Discover (and Rediscover) Giorgio Griffa and Marlo Pascual
This year, Casey Kaplan promotes rediscovery at Frieze London with artists Giorgio Griffa and Marlo Pascual.
Italian abstract painter Griffa, whose work was singlehandedly reintroduced to America and its prominent critics by Casey Kaplan Gallery last year, has never believed in finality. Self-taught, he began tacking canvasses directly to the wall in the 1960s, storing them haphazardly so that they grew visibly creased and interrupting his own paintings so suddenly that his repetitive marks seem to end with little consideration at all. (He returns to them as quickly as he leaves.) With the folds of the unstretched canvas creating defined-yet-varying grids, and his fleeting marks adding raw humanity to abstraction, Griffa makes a persuasive case for anti-perfectionism and continual renewal.

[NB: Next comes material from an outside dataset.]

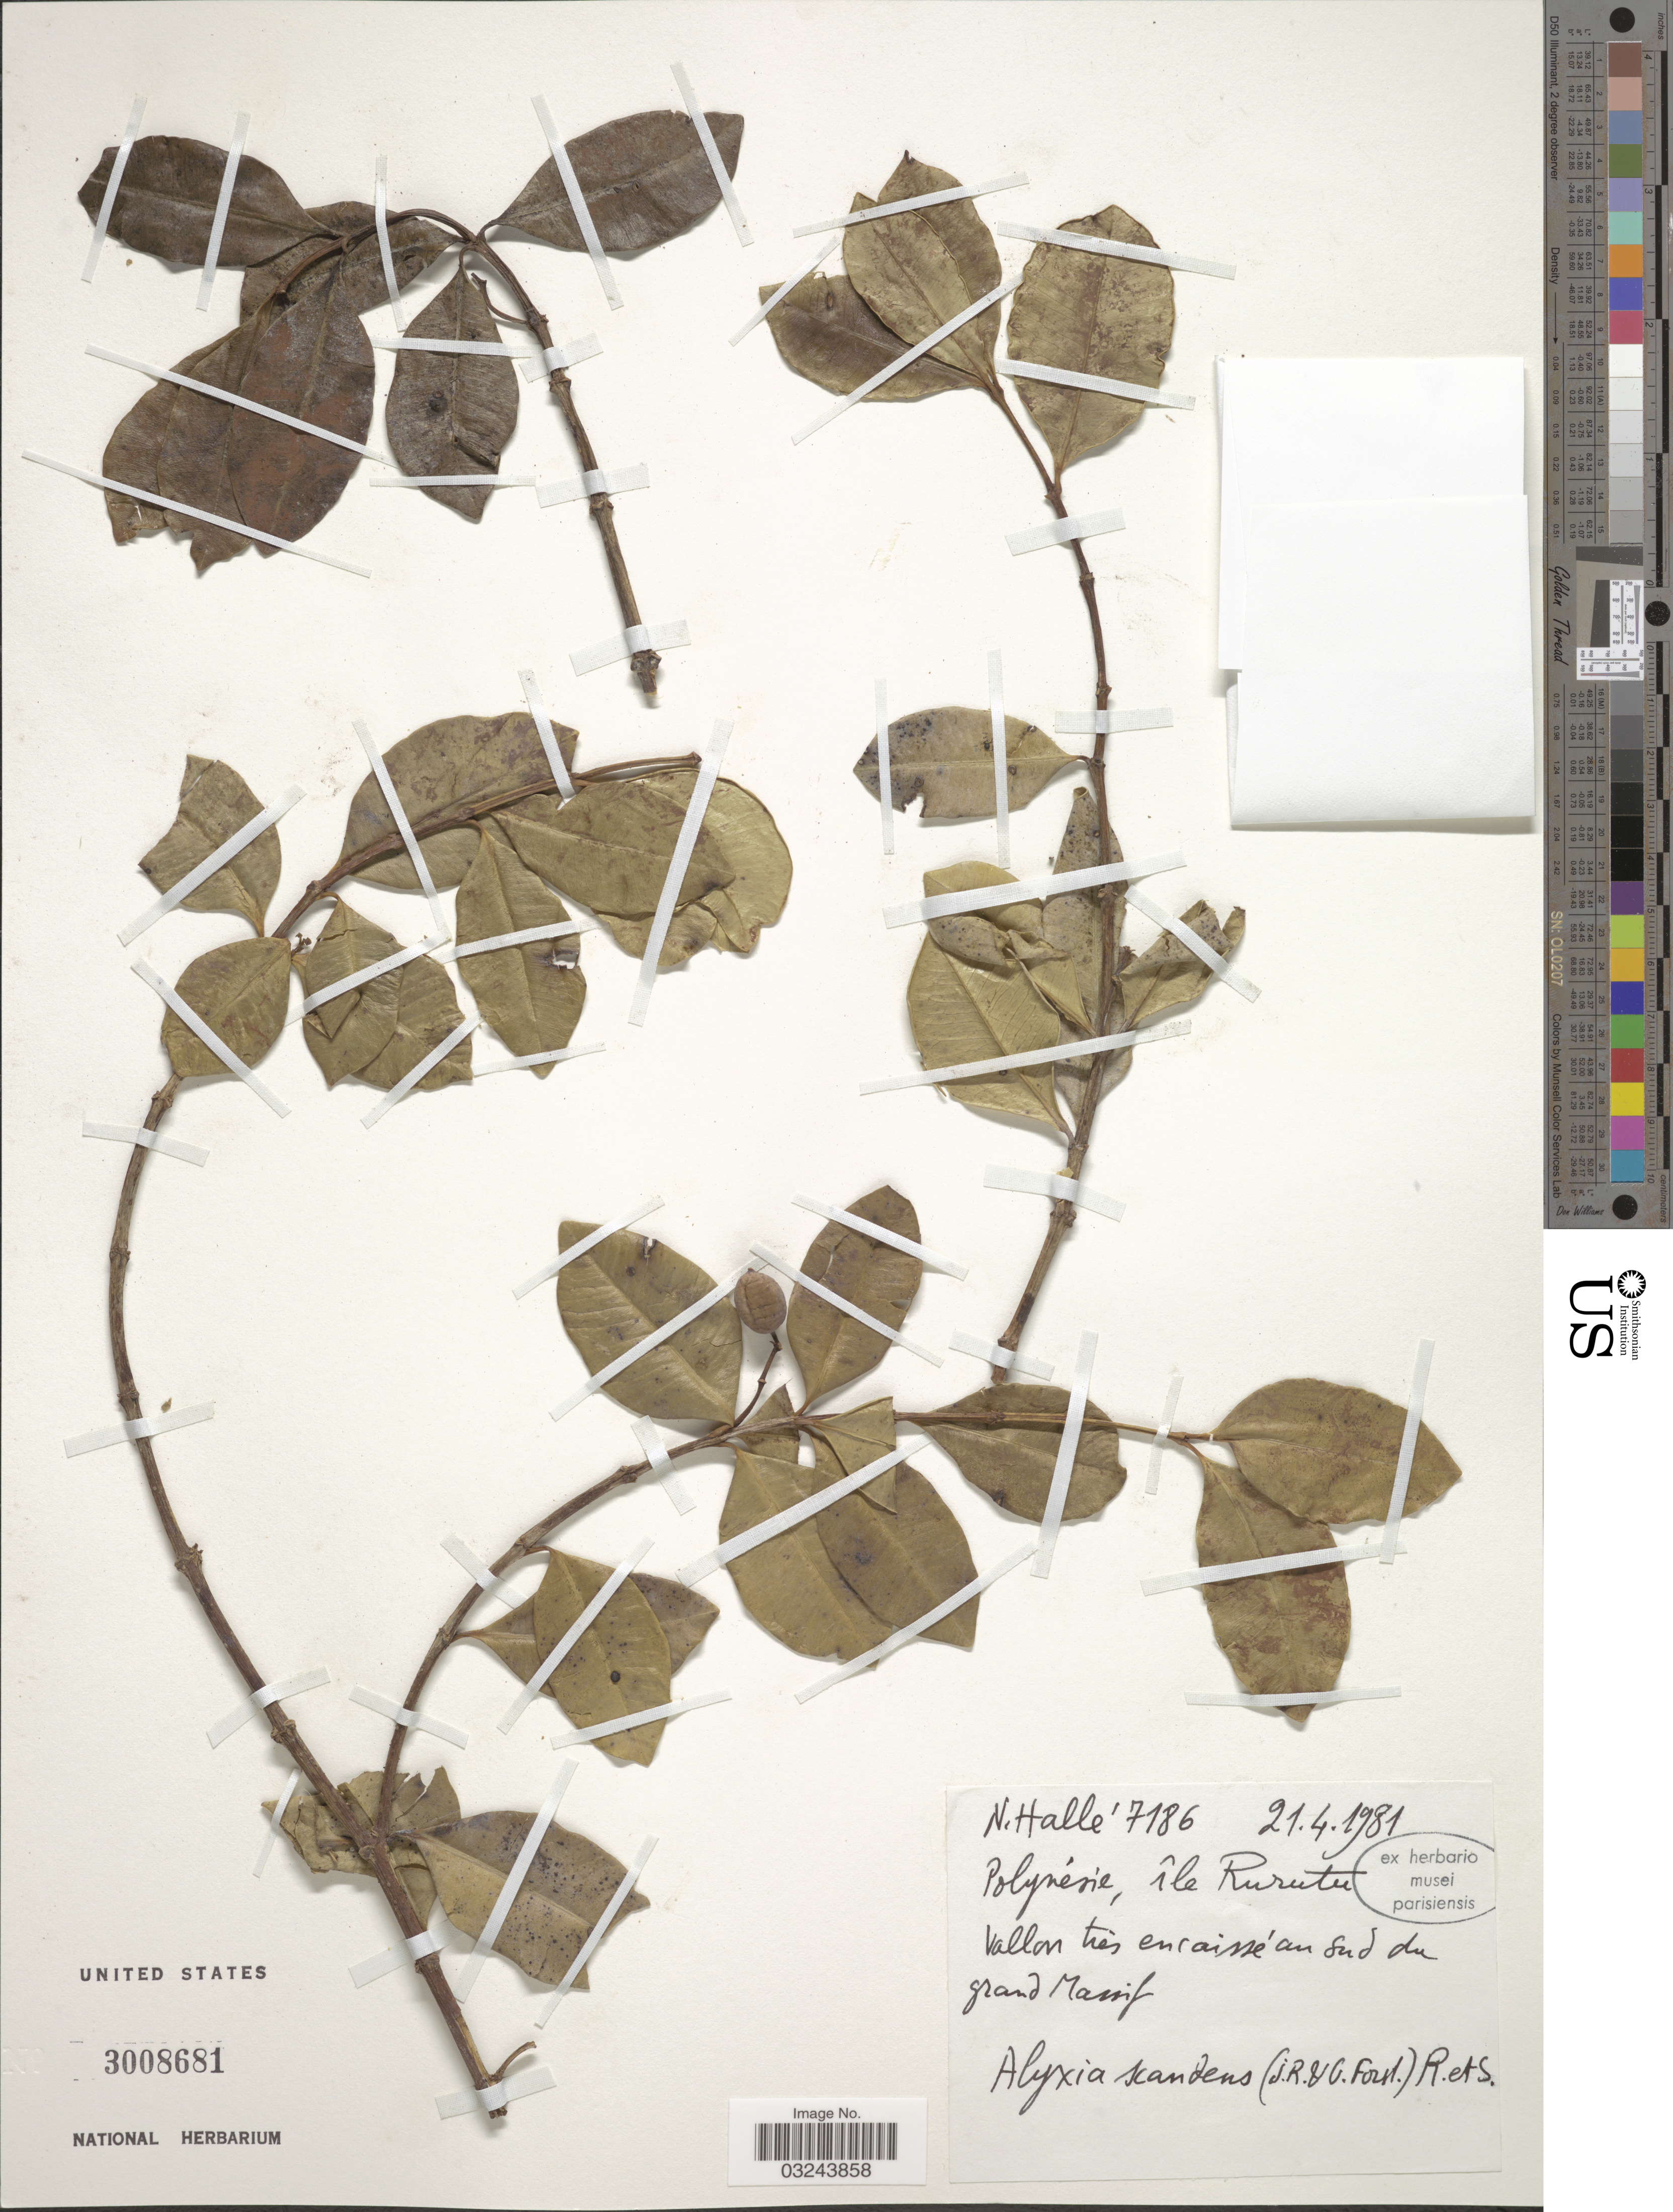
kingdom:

Brooklyn scavenger Marlo Pascual cannot forget an image either. The artist enlarges photographs once-fated for the oblivion, and crops them without context. At the Casey Kaplan booth, the latest photographs in a series of untitled works present a female face halved and flipped upside down, and solitary hands that appear anguished. Does it matter where these photos come from? Their present is as confounding, open, and rewarding as their past.
On view at Casey Kaplan, Frieze London 2013, Booth A3, October 17th – 20th.